▶ EXERCISE AIM: Can you write out, word for word, the part of the journal abstract below that begins with the words "Title: Growth of" and ends with "are real numbers."?

GIVEN TEXT below:

Electronic Journal of Differential Equations,
Vol. 2014 (2014), No. 114, pp. 1-17.
Title: Growth of solutions to higher-order linear differential equations
with entire coefficients
Authors: Habib Habib (Univ.of Mostaganem, Algeria)
Benharrat Belaidi (Univ.of Mostaganem, Algeria)
Abstract:
In this article, we discuss the order and
hyper-order of the linear differential equation
$$
f^{(k) }+\sum_{j=1}^{k-1} (B_je^{b_jz}+D_je^{d_jz}) f^{(j) }+(
A_1e^{a_1z}+A_2e^{a_2z}) f=0,
$$
where $A_j(z), B_j(z), D_j(z)$ are entire functions $(\not\equiv 0)$
and $a_1,a_2,d_j$ are complex numbers $(\neq 0)$, and $b_j$ are real numbers.

End of GIVEN TEXT.
RAW DATA below:

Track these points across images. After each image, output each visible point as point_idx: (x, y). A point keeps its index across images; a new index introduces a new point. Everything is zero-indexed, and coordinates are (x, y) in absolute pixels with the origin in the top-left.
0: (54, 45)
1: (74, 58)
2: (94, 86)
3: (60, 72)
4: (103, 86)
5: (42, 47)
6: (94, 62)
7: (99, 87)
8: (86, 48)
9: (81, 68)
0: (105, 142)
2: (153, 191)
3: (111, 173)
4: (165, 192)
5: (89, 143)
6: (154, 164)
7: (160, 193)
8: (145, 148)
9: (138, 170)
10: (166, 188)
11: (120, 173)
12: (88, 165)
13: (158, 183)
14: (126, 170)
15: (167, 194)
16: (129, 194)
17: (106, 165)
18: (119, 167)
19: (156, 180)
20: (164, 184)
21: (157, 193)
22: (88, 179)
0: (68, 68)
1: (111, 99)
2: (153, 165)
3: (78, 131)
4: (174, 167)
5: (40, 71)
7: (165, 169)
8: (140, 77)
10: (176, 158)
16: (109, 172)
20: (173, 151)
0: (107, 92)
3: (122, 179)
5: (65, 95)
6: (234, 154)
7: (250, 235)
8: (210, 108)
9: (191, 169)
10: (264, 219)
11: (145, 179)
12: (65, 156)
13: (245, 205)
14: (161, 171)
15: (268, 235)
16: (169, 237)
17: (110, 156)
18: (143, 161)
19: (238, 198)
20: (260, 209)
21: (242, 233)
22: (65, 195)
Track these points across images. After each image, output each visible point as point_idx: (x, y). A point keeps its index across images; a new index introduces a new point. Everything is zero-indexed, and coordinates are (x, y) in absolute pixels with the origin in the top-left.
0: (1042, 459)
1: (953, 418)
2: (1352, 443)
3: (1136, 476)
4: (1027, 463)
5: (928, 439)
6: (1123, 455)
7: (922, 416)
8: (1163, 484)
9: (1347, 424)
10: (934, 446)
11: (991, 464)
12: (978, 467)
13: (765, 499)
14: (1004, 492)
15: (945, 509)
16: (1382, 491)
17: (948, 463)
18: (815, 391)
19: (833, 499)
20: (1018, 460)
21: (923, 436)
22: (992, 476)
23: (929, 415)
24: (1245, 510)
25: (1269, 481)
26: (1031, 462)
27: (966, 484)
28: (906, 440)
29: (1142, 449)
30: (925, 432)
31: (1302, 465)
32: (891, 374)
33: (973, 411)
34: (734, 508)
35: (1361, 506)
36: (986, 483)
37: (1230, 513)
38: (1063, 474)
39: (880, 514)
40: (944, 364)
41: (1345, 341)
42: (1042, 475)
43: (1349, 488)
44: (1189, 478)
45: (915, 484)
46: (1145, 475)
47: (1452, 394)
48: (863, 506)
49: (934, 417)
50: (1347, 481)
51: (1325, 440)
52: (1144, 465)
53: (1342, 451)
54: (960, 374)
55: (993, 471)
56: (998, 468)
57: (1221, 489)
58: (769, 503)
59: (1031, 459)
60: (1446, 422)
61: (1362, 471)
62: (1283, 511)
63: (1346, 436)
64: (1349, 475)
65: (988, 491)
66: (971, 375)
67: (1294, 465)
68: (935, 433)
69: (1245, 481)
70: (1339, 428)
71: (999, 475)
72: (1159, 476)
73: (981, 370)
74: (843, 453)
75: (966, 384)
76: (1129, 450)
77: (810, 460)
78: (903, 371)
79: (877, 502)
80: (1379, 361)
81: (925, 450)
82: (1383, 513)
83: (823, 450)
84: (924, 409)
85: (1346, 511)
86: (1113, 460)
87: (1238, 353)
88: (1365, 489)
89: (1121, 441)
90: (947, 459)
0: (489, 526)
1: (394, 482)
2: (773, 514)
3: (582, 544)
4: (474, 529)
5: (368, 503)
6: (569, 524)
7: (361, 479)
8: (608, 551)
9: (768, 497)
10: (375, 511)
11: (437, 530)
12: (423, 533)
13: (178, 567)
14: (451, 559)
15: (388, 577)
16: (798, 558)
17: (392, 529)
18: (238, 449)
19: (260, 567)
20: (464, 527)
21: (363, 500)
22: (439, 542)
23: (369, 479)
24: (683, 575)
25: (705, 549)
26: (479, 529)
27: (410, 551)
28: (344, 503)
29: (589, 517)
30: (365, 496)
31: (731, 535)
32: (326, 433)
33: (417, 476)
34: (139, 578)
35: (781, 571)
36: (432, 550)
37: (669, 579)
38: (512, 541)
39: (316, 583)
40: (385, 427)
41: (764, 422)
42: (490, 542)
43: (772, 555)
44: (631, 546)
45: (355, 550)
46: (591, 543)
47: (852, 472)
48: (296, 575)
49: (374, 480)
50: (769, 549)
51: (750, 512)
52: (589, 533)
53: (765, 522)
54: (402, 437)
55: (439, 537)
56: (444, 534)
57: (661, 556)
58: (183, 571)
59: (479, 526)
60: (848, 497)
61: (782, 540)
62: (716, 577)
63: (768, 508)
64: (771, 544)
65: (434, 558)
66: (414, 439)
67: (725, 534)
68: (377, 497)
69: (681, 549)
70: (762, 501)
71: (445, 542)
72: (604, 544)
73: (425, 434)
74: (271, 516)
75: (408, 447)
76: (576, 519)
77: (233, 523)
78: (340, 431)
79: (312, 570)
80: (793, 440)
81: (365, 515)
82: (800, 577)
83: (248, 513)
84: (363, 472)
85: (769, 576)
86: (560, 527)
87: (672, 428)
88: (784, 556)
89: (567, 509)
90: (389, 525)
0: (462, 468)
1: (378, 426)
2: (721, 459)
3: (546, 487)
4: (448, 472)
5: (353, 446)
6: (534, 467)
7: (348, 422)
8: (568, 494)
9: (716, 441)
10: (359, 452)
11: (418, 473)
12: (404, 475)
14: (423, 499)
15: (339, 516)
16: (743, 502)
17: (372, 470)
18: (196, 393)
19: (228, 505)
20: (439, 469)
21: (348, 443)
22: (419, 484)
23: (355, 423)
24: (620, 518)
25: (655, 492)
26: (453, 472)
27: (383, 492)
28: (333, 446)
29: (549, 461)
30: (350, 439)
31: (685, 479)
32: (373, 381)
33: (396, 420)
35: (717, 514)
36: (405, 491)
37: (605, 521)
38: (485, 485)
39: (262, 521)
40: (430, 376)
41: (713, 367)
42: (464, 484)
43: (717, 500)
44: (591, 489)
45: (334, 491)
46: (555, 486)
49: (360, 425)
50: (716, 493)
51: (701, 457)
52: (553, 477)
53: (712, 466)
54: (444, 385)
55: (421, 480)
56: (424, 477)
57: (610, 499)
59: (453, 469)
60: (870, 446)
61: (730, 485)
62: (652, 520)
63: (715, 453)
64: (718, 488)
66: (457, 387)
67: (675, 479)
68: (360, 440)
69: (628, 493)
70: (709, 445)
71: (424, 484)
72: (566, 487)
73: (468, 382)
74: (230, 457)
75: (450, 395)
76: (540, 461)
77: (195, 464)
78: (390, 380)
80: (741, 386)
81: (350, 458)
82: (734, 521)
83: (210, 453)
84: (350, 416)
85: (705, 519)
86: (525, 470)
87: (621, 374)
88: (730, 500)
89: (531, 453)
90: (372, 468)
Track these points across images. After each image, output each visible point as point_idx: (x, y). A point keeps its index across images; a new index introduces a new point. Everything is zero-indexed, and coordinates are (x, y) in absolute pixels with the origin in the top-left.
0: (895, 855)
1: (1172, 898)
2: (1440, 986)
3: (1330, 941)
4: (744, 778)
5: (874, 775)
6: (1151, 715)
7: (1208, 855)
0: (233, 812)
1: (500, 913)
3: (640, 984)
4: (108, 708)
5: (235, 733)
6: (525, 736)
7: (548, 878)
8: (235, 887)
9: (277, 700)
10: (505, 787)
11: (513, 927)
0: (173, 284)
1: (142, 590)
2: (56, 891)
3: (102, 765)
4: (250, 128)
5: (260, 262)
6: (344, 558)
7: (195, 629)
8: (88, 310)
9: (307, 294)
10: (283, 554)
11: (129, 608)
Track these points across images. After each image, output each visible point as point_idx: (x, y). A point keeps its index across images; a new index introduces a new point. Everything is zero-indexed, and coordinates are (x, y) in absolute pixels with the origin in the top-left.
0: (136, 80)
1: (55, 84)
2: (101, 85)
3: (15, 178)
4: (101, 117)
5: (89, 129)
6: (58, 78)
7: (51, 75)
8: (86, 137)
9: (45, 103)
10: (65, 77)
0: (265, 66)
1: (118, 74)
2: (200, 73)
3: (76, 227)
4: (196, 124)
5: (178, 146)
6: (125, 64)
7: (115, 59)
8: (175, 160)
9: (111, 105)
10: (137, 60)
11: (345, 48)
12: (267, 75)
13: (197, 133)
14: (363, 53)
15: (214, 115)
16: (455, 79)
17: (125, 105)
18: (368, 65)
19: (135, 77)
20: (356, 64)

End of RAW DATA.

▶ SOLUTION TO THIS EXERCISE:
Title: Growth of solutions to higher-order linear differential equations
with entire coefficients
Authors: Habib Habib (Univ.of Mostaganem, Algeria)
Benharrat Belaidi (Univ.of Mostaganem, Algeria)
Abstract:
In this article, we discuss the order and
hyper-order of the linear differential equation
$$
f^{(k) }+\sum_{j=1}^{k-1} (B_je^{b_jz}+D_je^{d_jz}) f^{(j) }+(
A_1e^{a_1z}+A_2e^{a_2z}) f=0,
$$
where $A_j(z), B_j(z), D_j(z)$ are entire functions $(\not\equiv 0)$
and $a_1,a_2,d_j$ are complex numbers $(\neq 0)$, and $b_j$ are real numbers.